Insect evidence can be helpful in case the information is appropriately collected. Careful observation with knowledgeable expertise at a crime scene can lead the investigator to interpret how long the victim has been in contact with the insect activity. Insects help to understand what happened in the criminal case because they are found everywhere.

Role of Insects in Decomposition

The analysis of the insect present on a decomposing corpse can provide valuable forensic insights, especially the estimation of the time of death or postmortem interval. The life cycle of insect act as precise clocks which commences instantly after a few minutes or hours after death. When other methods are not able to provide reasonable information than the life cycle of insects holds immense importance in postmortem interval estimation.

Time of Death

The time of death can also be ascertained based on the ambient temperature and other weather conditions over the preceding days at the crime area and by associating this information with the developmental rates of arthropod species or insects existing in the corpse. These arthropods are generally fly larvae, some of which are important primary and secondary decomposers. After knowing the developmental times and related information for decomposer species at various temperatures, it is possible to accurately estimate the time of death.


The location where the crime took place can also be specified by the presence of insects. In case the place of crime is distinct from the area, where the body was found then it can be determined through the presence of unique insects and arthropods. Similarly, a thorough examination of collected insect evidence can also aid in solving other crimes such as the origin of drug shipments and sources of vehicles and other accessories used in crimes in which there is arthropod evidence.

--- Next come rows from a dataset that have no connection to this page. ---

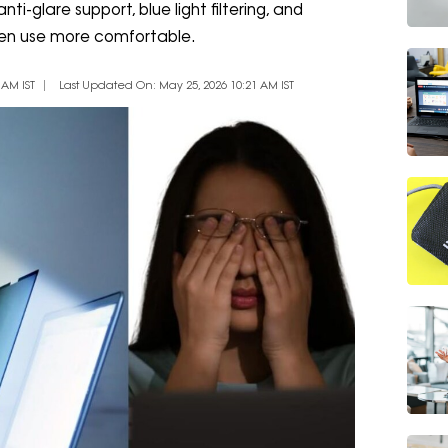
i-glare support, blue light filtering, and
een use more comfortable.
 AM IST
Last Updated On: May 25, 2026 10:21 AM IST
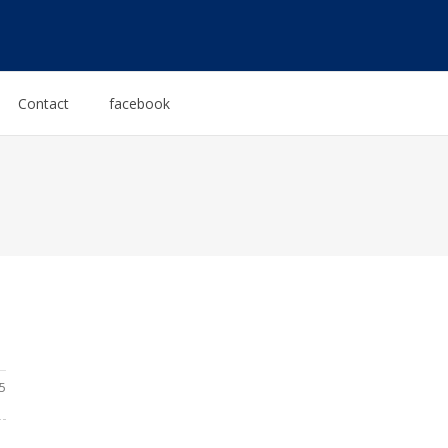
Contact
facebook
5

Forensic entomology is a developing field in forensic sciences where the insects which are present on corpses are studied. It has now become an important tool in criminal investigations. From the very early stage insects get attracted to the decomposing body and lay eggs in it. Through the study of insect population and the developing larval stages present in dead body forensic scientists can estimate the postmortem index, any change in position of the corpse as well as the cause of death.